Assigned: 8 Feb 2000
Due: 15 Feb 2000 at 5:45 PM (in class)

We are considering the addition of a vector processing unit to a CPU. The vector unit speeds up vectorizable floating point computations but doesn't affect the speed of integer computation or non-vectorizable FP. Assume that the vector unit provides a speedup of 12 over normal floating point computations. Your measurements of scientific programs have shown that 90% of the time is spent doing floating point.
1. Assume that the FP computations are 100% vectorizable. How much speedup would be gained?
2. What fraction of FP computations must be vectorized to get a speedup of 4 over the unvectorized CPU?
3. You are given a choice between increasing the vector speedup by a factor of 2 (to 24x) or increasing the overall clock rate by a factor of 1.5, thus speeding up integer, floating point, and vector computations. Which results in a faster CPU, assuming that the FP code is 80% vectorizable?
You've built a new computer with multimedia (MM) instructions, and discover that MM instructions account for 30% of the run time of a set of benchmarks. You know that the MM instructions are 4 times faster than the "normal" instructions that they replaced.
1. How much faster does the CPU run with MM instructions relative to its original (without MM) speed?
2. What percentage of the original execution time was converted to MM instructions?
You have measured the "ideal" CPI of a program to be 0.5 (superscalar issue allows CPIs to be below 1). However, this doesn't include the memory system. Assume that cache hits cost nothing and that cache misses cost 50 cycles. If instruction references miss 1% of the time and data references miss 4% of the time, what is the overall average CPI? Assume the instruction frequencies shown in Figure 1.17 in the text.
There are three possible enhancements for a computer system. The enhancements (A, B, and C) speed up the processor by a factor of 20x, 10x, and 5x respectively. However, the enhancements conflict with one another, so at most one can be active at any time.
1. Suppose enhancements A and B each run for 25% of the original execution time. What fraction of the original exeuction time must enhancement C run to get an overall speedup of 5?
2. If enhancements B and C each apply to 25% of the original execution time and enhancement A applies to 35% of the original execution time, what fraction of the new execution time (running with enhancements turned on) is unenhanced?
3. The results of running a benchmark suite have shown that 20% of the execution time could be improved by enhancement A, 30% could be improved by enhancement B, and 40% could be improved by enhancement C. If only one enhancement could be implemented, which should it be? If only two could be implemented, which two provide the most improvement?
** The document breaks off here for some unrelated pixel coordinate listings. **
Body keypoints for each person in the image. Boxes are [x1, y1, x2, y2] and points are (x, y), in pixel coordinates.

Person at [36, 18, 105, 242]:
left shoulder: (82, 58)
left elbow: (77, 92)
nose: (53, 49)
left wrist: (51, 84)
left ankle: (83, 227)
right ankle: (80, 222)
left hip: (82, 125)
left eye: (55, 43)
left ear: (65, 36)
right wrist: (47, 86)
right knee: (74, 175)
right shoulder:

Consider the following two programs, P1 & P2 (all times in seconds). Each program executes 500 million floating point operations.
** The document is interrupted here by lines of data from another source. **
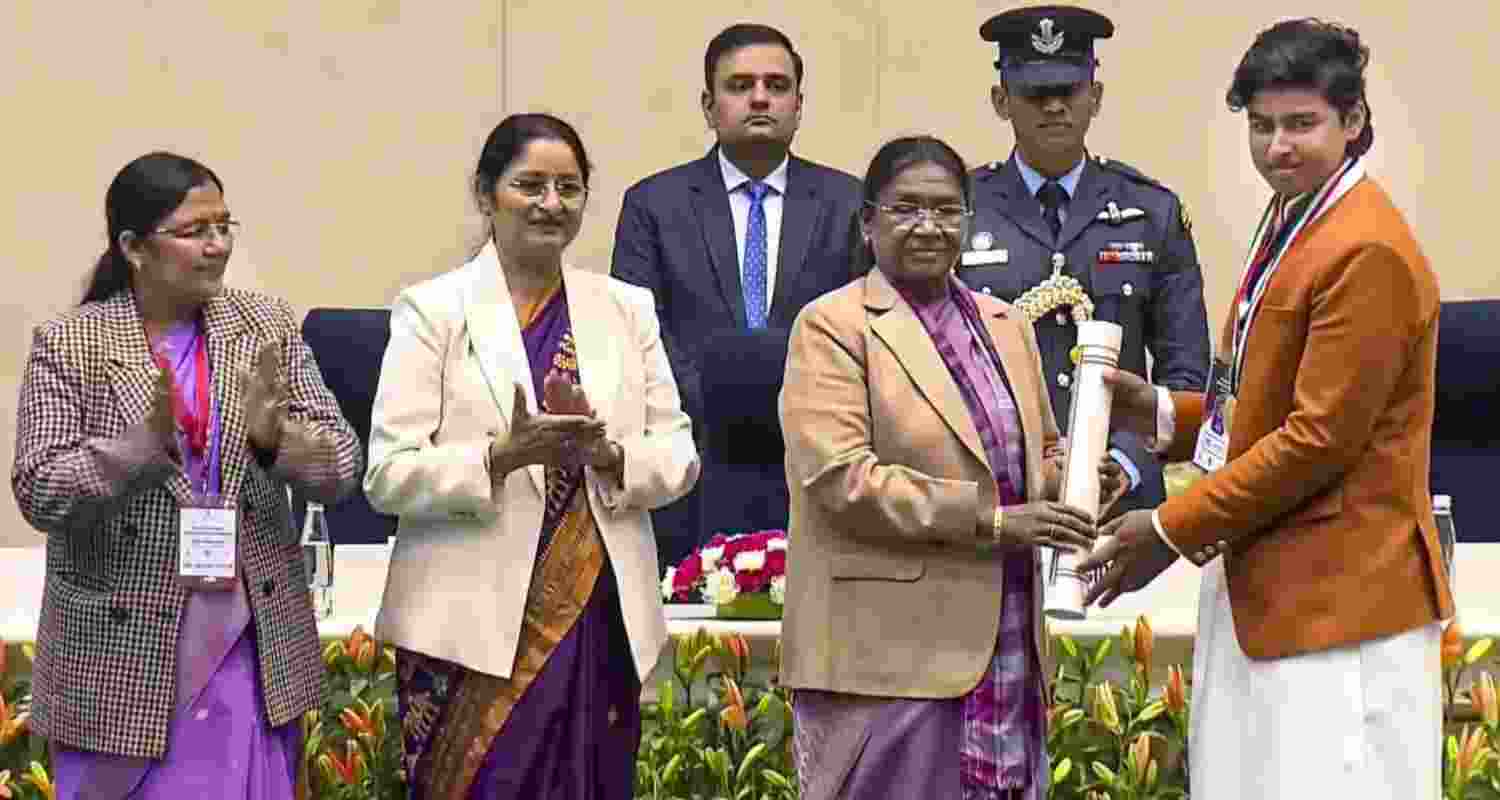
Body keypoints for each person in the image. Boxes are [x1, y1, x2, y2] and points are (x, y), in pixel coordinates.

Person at [1079, 19, 1453, 799]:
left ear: (1353, 123)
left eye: (1301, 124)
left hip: (1339, 606)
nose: (1278, 146)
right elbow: (1260, 397)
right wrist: (1160, 414)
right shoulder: (1295, 214)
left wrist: (1166, 528)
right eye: (1261, 125)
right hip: (1268, 584)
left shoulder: (1365, 246)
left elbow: (1319, 440)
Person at [364, 113, 699, 799]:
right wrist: (499, 456)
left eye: (569, 188)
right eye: (531, 185)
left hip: (594, 618)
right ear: (486, 194)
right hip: (464, 631)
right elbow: (388, 472)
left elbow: (678, 455)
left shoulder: (625, 309)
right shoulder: (433, 310)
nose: (552, 203)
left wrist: (608, 454)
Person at [11, 151, 363, 799]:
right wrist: (133, 451)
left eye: (225, 227)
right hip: (123, 657)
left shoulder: (266, 325)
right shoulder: (73, 342)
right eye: (195, 230)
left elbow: (342, 463)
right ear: (134, 247)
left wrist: (275, 439)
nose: (217, 245)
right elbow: (39, 487)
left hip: (246, 640)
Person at [779, 135, 1122, 800]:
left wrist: (1076, 481)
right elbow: (843, 481)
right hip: (887, 660)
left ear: (968, 221)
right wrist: (996, 521)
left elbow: (1037, 457)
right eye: (906, 208)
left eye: (946, 209)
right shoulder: (831, 327)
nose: (928, 225)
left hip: (1007, 645)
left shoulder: (1004, 323)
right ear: (868, 222)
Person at [611, 23, 863, 567]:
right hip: (693, 460)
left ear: (799, 103)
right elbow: (636, 331)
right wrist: (721, 395)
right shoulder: (653, 205)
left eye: (777, 84)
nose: (759, 98)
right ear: (708, 105)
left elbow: (867, 328)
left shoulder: (850, 204)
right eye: (739, 84)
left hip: (819, 463)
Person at [964, 5, 1210, 519]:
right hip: (1001, 496)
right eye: (1035, 94)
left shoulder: (1152, 212)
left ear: (1094, 97)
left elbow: (1185, 376)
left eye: (1069, 92)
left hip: (1122, 503)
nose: (1054, 107)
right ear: (1000, 101)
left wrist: (1128, 461)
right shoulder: (961, 209)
	Computer A	Computer B	Computer C
P1	20	200	50
P2	300	5	50
Total time	320	205	100

Calculate the MFLOPS rating of each program.
What is the arithmetic, harmonic, and geometric mean of MFLOPS for each machine?
Which mean most accurately reflects total performance for the two programs? Assume the benchmark runs each program exactly once.

What are the risks of optimizing a CPU by benchmarks alone? Explain why CPU designers often optimize their programs for common benchmarks (SPEC, etc.), and list reasons why this approach to building faster computers may not result in the best performance for end users.